# Vectorizer Tuning

In [1]:
import pandas as pd

data = pd.read_pickle("reviews_3")

data.head()

Unnamed: 0,target,reviews
0,neg,"plot : two teen couples go to a church party ,..."
1,neg,the happy bastard's quick movie review \ndamn ...
2,neg,it is movies like these that make a jaded movi...
3,neg,""" quest for camelot "" is warner bros . ' firs..."
4,neg,synopsis : a mentally unstable man undergoing ...

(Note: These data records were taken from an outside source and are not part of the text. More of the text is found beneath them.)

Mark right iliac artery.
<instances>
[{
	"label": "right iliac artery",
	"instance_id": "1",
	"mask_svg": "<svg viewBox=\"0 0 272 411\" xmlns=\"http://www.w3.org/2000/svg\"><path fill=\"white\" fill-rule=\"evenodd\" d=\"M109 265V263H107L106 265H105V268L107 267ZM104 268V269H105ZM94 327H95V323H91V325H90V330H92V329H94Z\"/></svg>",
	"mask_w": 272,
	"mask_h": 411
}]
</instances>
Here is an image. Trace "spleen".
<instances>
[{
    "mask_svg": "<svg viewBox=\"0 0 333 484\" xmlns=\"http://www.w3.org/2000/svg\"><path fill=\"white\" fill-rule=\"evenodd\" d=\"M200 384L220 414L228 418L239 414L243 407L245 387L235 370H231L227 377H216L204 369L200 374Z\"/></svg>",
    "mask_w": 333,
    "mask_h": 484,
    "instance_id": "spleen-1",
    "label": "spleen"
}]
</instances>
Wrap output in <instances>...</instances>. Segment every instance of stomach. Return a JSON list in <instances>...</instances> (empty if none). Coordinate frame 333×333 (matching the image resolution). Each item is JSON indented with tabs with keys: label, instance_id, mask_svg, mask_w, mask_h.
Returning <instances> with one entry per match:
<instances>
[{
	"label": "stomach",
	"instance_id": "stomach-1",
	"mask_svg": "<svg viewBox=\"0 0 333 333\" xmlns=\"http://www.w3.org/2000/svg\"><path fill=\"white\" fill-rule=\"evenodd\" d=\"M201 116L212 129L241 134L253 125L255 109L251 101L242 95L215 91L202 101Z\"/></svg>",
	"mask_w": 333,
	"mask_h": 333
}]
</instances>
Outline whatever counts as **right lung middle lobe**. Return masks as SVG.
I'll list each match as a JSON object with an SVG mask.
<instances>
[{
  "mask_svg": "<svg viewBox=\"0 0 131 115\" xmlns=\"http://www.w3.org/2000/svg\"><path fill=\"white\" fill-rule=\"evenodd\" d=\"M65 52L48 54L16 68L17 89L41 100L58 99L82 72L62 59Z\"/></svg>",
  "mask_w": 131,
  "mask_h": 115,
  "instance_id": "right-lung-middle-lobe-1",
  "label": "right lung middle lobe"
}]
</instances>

The dataset is made up of positive and negative movie reviews.

In [2]:
# just installing everything to be sure
!pip install nltk
import nltk
nltk.download('stopwords')
nltk.download('punkt')
nltk.download('wordnet')
nltk.download('omw-1.4')



[nltk_data] Downloading package stopwords to
[nltk_data]     C:\Users\utilisateur\AppData\Roaming\nltk_data...
[nltk_data]   Package stopwords is already up-to-date!
[nltk_data] Downloading package punkt to
[nltk_data]     C:\Users\utilisateur\AppData\Roaming\nltk_data...
[nltk_data]   Package punkt is already up-to-date!
[nltk_data] Downloading package wordnet to
[nltk_data]     C:\Users\utilisateur\AppData\Roaming\nltk_data...
[nltk_data]   Package wordnet is already up-to-date!
[nltk_data] Downloading package omw-1.4 to
[nltk_data]     C:\Users\utilisateur\AppData\Roaming\nltk_data...
[nltk_data]   Package omw-1.4 is already up-to-date!


True

## Preprocessing

👇 Remove punctuation and lower case the text.

In [3]:
import string

clean_data = data

for t in clean_data.loc[:, 'reviews']:
    newt = t.lower()
    for p in string.punctuation:
        newt = newt.replace(p, "")
    newt = newt.replace("\n", "") # apparently \n's aren't removed otherwise
    clean_data = clean_data.replace(t, newt)
        
clean_data.head()

Unnamed: 0,target,reviews
0,neg,plot two teen couples go to a church party d...
1,neg,the happy bastards quick movie review damn tha...
2,neg,it is movies like these that make a jaded movi...
3,neg,quest for camelot is warner bros first fe...
4,neg,synopsis a mentally unstable man undergoing p...


## Tuning

👇 Tune a vectorizer of your choice (or try both!) and a MultinomialNB model simultaneously.

In [27]:
from sklearn.model_selection import GridSearchCV
from sklearn.pipeline import Pipeline
from sklearn.feature_extraction.text import TfidfVectorizer
from sklearn.feature_extraction.text import CountVectorizer
from sklearn.naive_bayes import MultinomialNB

# Create Pipeline
pipeline = Pipeline([
    ('tfidf', TfidfVectorizer()),
    ('nb', MultinomialNB()),
])

# Set parameters to search (model and vectorizer)
parameters = {
    'tfidf__ngram_range': ((1, 1), (2, 2)),
    'nb__alpha': (0.1, 1),
}

# Perform grid search on pipeline
grid_search = GridSearchCV(estimator=pipeline, param_grid=parameters, n_jobs=-1,
                           verbose=1, scoring = "accuracy",
                           refit=True, cv=5)

y = clean_data.target

grid_search.fit(clean_data.reviews, y)
print(grid_search.best_params_)
print(grid_search.best_score_)

Fitting 5 folds for each of 4 candidates, totalling 20 fits
{'nb__alpha': 0.1, 'tfidf__ngram_range': (2, 2)}
0.8394999999999999


⚠️ Please push the exercise once you are done 🙃

## 🏁